━━ TEXTO DADO ━━
Comecemos pelo princípio. O barco é um nojo. Metade dos instrumentos não funciona, as casas de banho cheiram mal, tudo é bricolage do pior. A única coisa que se safa são as velas. Está dito: Switch, nunca mais. Faço a próxima semana se não puder evitá-lo; se puder, não faço. Não dá gozo, ser skipper de um barco neste estado.
Passageiros: um veterinário na reforma, visivelmente muito mais rico do que diz; tem um Dufour 385; é adorável, com um sentido de humor cáustico, sempre dito no tom de quem ajuda à missa; e respectiva esposa, uma senhora viva, que em nova deve ter sido linda; ainda é. Um director comercial de informática, simpático, nos quarentas; e respectiva, um nojo de pessoa e de mulher. Feia, magra, contabilista, parece-se com o retrato da mulher que não bebe ginginha, na Ginginha do Rossio. Já tive que a pôr na linha duas vezes; agora, após um curto período de nojo, está a tentar tornar-se mais simpática.
Uma bióloga, 45 anos, solteira. No primeiro ou segundo dia disse-me que talvez fosse não sei onde que ia encontrar o homem da sua vida. Duvido muito que o venha a encontrar – nem um maricas a quereria para mulher. Não é feia, e é desesperante, quando quer. Infelizmente quer muitas vezes. Uma mãe e filha, esta enfermeira de 25 anos, género carro de assalto, com um sentido de humor menos refinado do que o outro mas mesmo assim apreciável; aquela funcionária administrativa numa grande empresa.
E eu, que tento ser paciente e falho, que tentei ligar o grupo e não falhei completamente, que me lembro com saudades do meu gupo de alemães e de quando estive aqui em 2004 com o Júlio, e companhia.
"Aqui" é Mayreau, é a praia de Salt Whistle Bay, uma das mais bonitas onde já estive. Meia lua perfeita, palmeiras, água translúcida e tépida. Não gosto de praia, mas é impossível não gostar desta. Já estamos no caminho para cima: já estivemos nos deux Pitons, em Bequia, sweet Bequia, pelos Cays, por Clifton Bay, onde foi tirada a fotografia que está ali em baixo. Fui àquele bar, em peregrinação; estava aberto, mas vazio – isto é, totalmente vazio. Não havia clientes nem empregados nem a dona. Ninguém. Tirei um copo de uma estante e bebi um Mount Gay Extra Old in memoriam. Júlio, deves-me um copo.
Nesta viagem tudo continua bonito e lindo, e nada é verdadeiramente agradável. Ser skipper é um trabalho; às vezes parece que não; mas é.
━━━
> [SEU OBJETIVO]
Reescreva o trecho do relato da viagem de barco que vai de "Comecemos pelo princípio." até "barco neste estado.", inclusive, trocando "barco" por "veleiro". Use somente o relato como fonte.
━━ LISTA DE ENTRADAS ━━
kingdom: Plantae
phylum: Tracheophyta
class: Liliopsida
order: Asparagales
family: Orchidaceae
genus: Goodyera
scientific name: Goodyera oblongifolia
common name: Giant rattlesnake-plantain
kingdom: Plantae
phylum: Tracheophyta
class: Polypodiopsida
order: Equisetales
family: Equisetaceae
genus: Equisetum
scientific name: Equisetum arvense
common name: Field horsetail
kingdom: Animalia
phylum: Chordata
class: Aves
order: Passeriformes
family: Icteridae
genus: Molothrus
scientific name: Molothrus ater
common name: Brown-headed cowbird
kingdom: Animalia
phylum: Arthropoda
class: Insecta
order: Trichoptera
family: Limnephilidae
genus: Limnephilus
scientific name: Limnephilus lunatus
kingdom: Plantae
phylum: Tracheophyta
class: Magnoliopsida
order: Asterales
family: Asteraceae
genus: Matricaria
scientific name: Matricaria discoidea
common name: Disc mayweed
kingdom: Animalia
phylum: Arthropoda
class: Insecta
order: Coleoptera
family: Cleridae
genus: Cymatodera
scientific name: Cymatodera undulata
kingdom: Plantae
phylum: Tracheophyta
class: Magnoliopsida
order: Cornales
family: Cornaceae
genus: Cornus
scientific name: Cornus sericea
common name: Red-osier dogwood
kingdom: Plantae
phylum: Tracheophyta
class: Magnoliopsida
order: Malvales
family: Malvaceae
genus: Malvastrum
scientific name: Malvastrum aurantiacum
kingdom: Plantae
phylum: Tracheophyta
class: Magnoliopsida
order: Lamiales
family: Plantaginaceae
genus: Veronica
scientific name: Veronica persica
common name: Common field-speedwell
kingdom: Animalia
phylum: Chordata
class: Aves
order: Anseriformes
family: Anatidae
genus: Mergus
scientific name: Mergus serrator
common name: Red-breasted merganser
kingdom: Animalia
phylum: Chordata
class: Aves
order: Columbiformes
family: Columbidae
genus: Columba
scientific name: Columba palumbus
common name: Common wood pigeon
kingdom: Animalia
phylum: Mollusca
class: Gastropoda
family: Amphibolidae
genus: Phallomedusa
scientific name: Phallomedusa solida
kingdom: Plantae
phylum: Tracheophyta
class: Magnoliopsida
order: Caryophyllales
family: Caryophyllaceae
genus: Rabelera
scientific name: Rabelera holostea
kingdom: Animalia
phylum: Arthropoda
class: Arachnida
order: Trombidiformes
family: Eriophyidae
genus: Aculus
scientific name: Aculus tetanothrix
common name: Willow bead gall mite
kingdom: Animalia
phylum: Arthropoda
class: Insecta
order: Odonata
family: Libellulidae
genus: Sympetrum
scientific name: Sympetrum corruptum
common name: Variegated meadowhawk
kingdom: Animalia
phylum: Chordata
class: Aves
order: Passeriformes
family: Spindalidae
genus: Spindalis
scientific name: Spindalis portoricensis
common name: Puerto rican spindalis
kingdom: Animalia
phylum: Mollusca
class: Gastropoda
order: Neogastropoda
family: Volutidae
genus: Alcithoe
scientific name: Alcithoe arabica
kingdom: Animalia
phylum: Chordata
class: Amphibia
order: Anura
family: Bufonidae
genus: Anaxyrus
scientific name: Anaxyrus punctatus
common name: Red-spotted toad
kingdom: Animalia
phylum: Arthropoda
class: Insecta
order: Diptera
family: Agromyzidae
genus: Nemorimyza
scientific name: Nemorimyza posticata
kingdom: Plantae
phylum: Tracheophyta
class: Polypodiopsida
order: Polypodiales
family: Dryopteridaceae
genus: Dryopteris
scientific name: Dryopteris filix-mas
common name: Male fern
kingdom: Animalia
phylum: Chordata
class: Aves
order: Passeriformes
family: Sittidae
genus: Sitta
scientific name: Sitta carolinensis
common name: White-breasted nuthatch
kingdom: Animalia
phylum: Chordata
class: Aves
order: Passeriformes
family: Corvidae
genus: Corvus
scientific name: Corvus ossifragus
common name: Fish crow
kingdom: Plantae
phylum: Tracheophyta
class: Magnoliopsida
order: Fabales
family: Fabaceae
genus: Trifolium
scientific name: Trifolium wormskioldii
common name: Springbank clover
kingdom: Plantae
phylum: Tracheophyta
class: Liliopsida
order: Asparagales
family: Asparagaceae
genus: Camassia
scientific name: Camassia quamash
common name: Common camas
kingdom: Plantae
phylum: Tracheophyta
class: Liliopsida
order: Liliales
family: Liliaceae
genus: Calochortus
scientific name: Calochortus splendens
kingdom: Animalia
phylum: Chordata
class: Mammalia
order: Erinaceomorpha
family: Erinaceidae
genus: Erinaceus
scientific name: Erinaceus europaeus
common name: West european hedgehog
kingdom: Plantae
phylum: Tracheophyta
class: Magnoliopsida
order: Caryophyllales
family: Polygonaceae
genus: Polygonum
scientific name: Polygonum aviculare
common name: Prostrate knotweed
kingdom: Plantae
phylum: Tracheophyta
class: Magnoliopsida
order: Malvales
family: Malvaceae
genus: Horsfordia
━━━
> [RESPOSTA DO EXERCÍCIO]
Comecemos pelo princípio. O veleiro é um nojo. Metade dos instrumentos não funciona, as casas de banho cheiram mal, tudo é bricolage do pior. A única coisa que se safa são as velas. Está dito: Switch, nunca mais. Faço a próxima semana se não puder evitá-lo; se puder, não faço. Não dá gozo, ser skipper de um veleiro neste estado.